**YOUR ASSIGNMENT**
Report every line of the data below that contains the string "images", treating uppercase and lowercase as distinct.

(Stored data entries)
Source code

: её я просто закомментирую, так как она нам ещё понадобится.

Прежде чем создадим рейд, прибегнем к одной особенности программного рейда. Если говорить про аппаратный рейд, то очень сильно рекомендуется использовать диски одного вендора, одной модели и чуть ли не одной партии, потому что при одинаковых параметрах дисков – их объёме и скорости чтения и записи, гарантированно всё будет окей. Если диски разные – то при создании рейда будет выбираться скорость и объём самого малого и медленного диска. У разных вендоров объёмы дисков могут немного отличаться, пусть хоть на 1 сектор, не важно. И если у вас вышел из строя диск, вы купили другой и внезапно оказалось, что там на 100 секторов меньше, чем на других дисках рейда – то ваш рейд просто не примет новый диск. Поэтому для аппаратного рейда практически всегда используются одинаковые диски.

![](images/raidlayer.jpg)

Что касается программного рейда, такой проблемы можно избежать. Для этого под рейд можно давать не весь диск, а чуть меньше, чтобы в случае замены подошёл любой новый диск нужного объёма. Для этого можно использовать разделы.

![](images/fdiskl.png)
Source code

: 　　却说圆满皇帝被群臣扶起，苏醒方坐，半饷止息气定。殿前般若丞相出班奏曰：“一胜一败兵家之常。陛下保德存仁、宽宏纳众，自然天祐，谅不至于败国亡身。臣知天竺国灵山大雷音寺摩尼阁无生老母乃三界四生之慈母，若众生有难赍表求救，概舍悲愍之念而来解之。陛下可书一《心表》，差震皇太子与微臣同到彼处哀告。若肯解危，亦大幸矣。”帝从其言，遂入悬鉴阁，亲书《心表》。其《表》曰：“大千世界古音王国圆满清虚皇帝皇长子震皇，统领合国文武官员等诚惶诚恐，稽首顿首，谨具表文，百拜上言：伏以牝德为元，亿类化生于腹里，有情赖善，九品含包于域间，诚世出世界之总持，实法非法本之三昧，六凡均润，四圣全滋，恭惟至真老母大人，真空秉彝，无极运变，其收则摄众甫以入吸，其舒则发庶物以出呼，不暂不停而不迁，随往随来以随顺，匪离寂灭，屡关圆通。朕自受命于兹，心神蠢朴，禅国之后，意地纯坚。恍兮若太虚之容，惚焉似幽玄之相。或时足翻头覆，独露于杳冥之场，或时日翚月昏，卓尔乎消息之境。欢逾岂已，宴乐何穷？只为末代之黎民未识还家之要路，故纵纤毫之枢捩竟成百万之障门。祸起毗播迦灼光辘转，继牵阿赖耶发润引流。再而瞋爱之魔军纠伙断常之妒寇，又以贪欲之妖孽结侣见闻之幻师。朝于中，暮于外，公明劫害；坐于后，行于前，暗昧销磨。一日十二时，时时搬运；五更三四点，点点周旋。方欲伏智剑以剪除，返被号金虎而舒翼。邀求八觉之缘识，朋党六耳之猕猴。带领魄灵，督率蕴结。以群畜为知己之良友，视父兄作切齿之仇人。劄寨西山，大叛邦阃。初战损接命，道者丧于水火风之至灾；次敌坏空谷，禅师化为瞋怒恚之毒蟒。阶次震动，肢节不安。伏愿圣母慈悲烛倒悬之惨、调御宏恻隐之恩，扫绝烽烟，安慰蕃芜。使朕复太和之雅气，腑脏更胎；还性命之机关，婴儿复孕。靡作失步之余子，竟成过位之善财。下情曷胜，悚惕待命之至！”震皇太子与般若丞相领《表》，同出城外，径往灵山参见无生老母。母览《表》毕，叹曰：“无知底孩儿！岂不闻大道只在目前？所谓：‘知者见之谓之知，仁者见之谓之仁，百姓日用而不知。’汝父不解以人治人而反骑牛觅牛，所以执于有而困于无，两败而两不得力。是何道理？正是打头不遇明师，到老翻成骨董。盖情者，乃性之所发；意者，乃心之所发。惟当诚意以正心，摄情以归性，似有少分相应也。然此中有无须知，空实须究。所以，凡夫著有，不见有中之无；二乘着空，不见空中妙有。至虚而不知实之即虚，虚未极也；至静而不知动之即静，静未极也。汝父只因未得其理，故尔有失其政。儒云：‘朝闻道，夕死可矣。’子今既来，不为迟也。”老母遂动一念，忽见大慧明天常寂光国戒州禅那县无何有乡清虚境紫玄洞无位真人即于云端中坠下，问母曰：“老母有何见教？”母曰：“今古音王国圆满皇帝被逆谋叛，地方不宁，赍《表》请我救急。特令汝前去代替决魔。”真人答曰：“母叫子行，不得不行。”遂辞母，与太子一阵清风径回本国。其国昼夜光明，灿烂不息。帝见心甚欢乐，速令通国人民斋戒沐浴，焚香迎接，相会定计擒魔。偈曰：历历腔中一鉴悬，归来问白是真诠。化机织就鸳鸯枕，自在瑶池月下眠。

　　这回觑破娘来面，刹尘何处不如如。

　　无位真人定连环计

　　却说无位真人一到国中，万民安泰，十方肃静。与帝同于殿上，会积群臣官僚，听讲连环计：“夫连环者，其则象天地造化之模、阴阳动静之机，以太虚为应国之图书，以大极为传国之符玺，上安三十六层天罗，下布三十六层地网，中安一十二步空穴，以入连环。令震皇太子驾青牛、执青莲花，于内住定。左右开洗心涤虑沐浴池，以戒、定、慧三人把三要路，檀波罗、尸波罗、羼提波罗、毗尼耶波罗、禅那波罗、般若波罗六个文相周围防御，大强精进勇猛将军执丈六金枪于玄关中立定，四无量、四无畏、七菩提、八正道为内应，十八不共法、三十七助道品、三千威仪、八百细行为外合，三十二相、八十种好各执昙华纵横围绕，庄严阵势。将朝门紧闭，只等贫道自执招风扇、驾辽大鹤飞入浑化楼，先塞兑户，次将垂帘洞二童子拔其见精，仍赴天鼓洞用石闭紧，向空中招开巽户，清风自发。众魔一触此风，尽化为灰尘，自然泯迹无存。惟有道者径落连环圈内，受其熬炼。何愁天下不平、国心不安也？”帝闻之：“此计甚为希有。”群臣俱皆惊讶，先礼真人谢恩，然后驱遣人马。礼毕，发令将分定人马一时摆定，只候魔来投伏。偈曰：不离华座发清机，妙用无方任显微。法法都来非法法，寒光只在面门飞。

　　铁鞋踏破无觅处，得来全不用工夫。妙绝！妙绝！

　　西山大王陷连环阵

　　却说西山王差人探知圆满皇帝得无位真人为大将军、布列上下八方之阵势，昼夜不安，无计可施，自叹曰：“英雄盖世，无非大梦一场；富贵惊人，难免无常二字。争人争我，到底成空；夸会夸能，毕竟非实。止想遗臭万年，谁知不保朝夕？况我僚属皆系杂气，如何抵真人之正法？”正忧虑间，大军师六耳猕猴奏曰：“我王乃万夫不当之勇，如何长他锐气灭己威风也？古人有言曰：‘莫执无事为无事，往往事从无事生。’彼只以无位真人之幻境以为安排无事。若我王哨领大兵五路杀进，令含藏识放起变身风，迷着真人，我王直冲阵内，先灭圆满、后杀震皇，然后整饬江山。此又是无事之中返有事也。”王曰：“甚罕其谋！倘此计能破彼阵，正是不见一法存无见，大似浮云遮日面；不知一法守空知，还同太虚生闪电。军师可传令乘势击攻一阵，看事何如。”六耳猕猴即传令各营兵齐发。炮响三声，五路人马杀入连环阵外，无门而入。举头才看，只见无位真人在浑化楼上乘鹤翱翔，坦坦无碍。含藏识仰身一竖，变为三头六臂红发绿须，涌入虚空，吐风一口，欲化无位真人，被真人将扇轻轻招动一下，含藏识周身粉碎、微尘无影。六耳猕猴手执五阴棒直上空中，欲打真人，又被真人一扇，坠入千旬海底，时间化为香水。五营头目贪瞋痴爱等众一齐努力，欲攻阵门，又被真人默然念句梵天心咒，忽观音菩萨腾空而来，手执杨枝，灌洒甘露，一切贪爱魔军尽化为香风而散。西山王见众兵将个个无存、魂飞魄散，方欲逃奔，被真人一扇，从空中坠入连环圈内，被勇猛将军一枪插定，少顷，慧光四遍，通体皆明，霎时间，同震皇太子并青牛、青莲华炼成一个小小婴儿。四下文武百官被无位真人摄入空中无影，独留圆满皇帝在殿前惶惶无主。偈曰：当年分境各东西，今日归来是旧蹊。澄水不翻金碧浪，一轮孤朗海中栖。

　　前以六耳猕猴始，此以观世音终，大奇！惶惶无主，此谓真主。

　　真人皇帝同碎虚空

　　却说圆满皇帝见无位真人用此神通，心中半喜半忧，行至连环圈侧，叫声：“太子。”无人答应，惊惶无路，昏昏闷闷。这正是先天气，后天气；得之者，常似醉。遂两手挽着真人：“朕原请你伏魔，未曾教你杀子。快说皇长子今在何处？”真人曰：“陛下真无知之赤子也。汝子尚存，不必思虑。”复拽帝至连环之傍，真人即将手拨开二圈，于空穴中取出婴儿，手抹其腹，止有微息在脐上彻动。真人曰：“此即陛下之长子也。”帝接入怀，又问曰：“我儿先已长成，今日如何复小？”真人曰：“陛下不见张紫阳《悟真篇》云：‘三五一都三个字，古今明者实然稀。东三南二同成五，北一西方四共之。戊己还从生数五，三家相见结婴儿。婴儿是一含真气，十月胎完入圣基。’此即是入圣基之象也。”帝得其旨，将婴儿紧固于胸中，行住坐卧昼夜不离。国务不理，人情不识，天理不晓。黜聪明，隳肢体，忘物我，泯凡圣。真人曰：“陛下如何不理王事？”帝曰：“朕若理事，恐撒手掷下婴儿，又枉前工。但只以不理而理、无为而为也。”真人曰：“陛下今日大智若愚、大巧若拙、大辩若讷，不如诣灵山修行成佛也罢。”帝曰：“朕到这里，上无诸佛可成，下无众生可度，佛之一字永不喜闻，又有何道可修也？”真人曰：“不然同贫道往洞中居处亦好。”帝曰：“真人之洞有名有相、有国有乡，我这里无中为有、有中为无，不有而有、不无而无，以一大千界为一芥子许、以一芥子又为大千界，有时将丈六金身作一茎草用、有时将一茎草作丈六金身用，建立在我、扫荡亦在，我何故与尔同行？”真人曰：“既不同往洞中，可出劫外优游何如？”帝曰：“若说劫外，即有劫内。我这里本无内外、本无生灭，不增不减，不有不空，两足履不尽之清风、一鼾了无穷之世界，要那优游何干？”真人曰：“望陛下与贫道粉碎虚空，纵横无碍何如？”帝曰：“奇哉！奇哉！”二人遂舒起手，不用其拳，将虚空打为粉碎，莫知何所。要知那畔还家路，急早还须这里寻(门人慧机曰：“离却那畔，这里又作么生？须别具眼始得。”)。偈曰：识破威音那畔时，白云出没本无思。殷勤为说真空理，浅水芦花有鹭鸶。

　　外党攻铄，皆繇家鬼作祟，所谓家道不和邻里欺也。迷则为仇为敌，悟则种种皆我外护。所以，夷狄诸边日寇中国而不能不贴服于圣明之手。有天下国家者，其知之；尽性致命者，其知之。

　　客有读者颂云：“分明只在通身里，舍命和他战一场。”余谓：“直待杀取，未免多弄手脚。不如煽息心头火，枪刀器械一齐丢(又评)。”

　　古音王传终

**ANSWER AREA**
![](images/raidlayer.jpg)
![](images/fdiskl.png)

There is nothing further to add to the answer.